What this exercise asks |
**A.** In the post about battery state of charge, how many miles' worth of energy did the car actually have once it settled?
**B.** List every distinct percentage that appears in the post about battery state of charge.

Point being, when I arrived home it saw 141 and showed 50% SOC because that is exactly half of what it's expecting the total capacity to be.

Please keep following me here. Once it settled, it realizes it doesn't have 141 miles worth of energy available. It actually has 150 miles worth of energy available.

Instead to just stay at 50% SOC and allow the miles to change. It stays stuck on there can only be 141 at 50% SOC and increases that number instead.

Yes, there are two options for adjustment as you have understood correctly, but there's a reason it works as it does.

There are two uncertainties as mentioned above: current state of charge, and total full pack energy. The current state of charge is much more likely the one to develop inaccuracy in the short term and is what is adjusted. The estimate of the total full pack energy does eventually change with time, but that is an estimation period of weeks to months, so it takes a while for this to be adjusted, but eventually it will be.

The total pack full energy physically changes only very slowly---unless you have a catastrophic battery fault---so it's the state of charge estimate which is adjusted faster, and that is what you saw.

To get the full pack energy estimate adjusted you want the car to go into deep sleep at a wide variety of state of charge from 90% to 10%. At some point the algorithm decides upon a recalibration either up or down on full pack energy. It's unpredictable, slow, and no way to trigger it on your own but over time it is approximately right. Sometimes the full pack energy estimated will be below truth, sometimes above.

The algorithms for doing these are non-trivial and a product of years/decades of fundamental battery research science. In sum, the car is working correctly as designed, and there's a reason for it.

Extracted information |
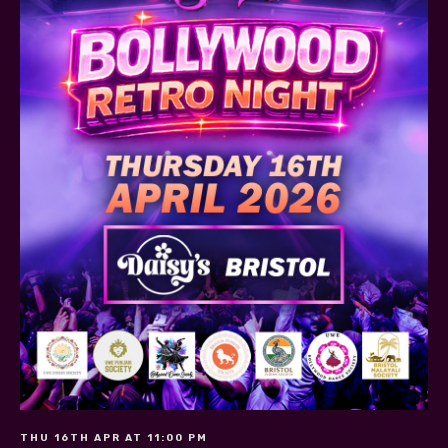
THU 16TH APR AT 11:00 PM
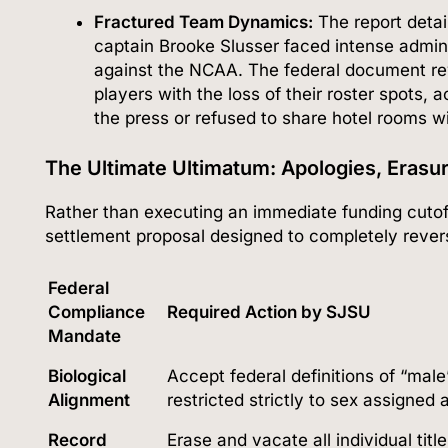
Fractured Team Dynamics:
The report detai
captain Brooke Slusser faced intense admini
against the NCAA.
The federal document rev
players with the loss of their roster spots, 
the press or refused to share hotel rooms 
The Ultimate Ultimatum: Apologies, Erasur
Rather than executing an immediate funding cutof
settlement proposal designed to completely revers
Federal
Compliance
Required Action by SJSU
Mandate
Biological
Accept federal definitions of “mal
Alignment
restricted strictly to sex assigned a
Record
Erase and vacate all individual tit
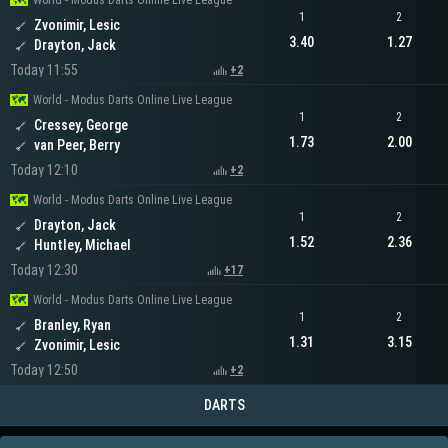
World - Modus Darts Online Live League
1
2
Zvonimir, Lesic
3.40
1.27
Drayton, Jack
Today 11:55
+2
World - Modus Darts Online Live League
1
2
Cressey, George
1.73
2.00
van Peer, Berry
Today 12:10
+2
World - Modus Darts Online Live League
1
2
Drayton, Jack
1.52
2.36
Huntley, Michael
Today 12:30
+17
World - Modus Darts Online Live League
1
2
Branley, Ryan
1.31
3.15
Zvonimir, Lesic
Today 12:50
+2
DARTS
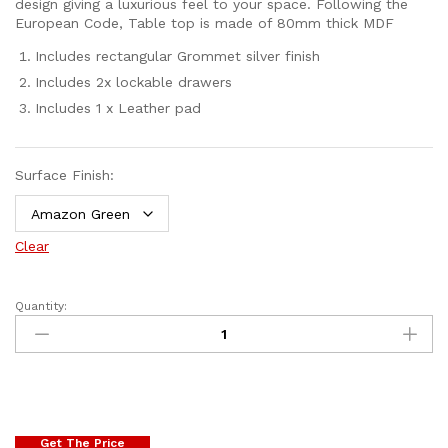
design giving a luxurious feel to your space. Following the
European Code, Table top is made of 80mm thick MDF
Includes rectangular Grommet silver finish
Includes 2x lockable drawers
Includes 1 x Leather pad
Surface Finish:
Clear
Quantity:
Get The Price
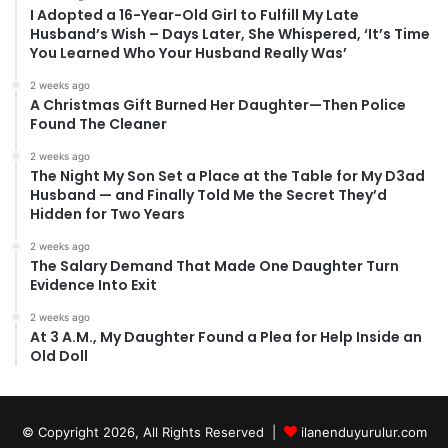
I Adopted a 16-Year-Old Girl to Fulfill My Late
Husband’s Wish – Days Later, She Whispered, ‘It’s Time
You Learned Who Your Husband Really Was’
2 weeks ago
A Christmas Gift Burned Her Daughter—Then Police
Found The Cleaner
2 weeks ago
The Night My Son Set a Place at the Table for My D3ad
Husband — and Finally Told Me the Secret They’d
Hidden for Two Years
2 weeks ago
The Salary Demand That Made One Daughter Turn
Evidence Into Exit
2 weeks ago
At 3 A.M., My Daughter Found a Plea for Help Inside an
Old Doll
© Copyright 2026, All Rights Reserved |
ilanenduyurulur.com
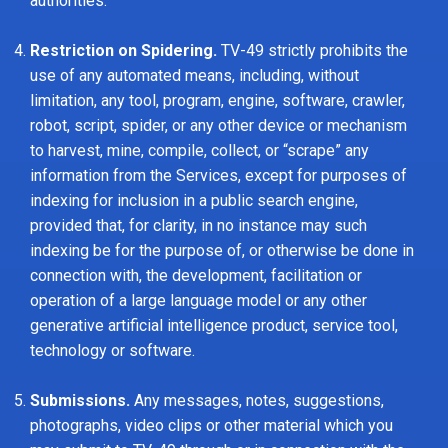
authorities.
Restriction on Spidering.
TV-49 strictly prohibits the
use of any automated means, including, without
limitation, any tool, program, engine, software, crawler,
robot, script, spider, or any other device or mechanism
to harvest, mine, compile, collect, or “scrape” any
information from the Services, except for purposes of
indexing for inclusion in a public search engine,
provided that, for clarity, in no instance may such
indexing be for the purpose of, or otherwise be done in
connection with, the development, facilitation or
operation of a large language model or any other
generative artificial intelligence product, service tool,
technology or software.
Submissions.
Any messages, notes, suggestions,
photographs, video clips or other material which you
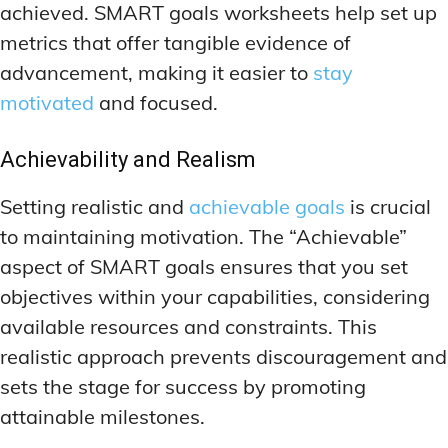
achieved. SMART goals worksheets help set up
metrics that offer tangible evidence of
advancement, making it easier to
stay
motivated
and focused.
Achievability and Realism
Setting realistic and
achievable goals
is crucial
to maintaining motivation. The “Achievable”
aspect of SMART goals ensures that you set
objectives within your capabilities, considering
available resources and constraints. This
realistic approach prevents discouragement and
sets the stage for success by promoting
attainable milestones.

Solutions per task |
**A.** 150 miles' worth of energy.

**B.** 50%, 90%, 10%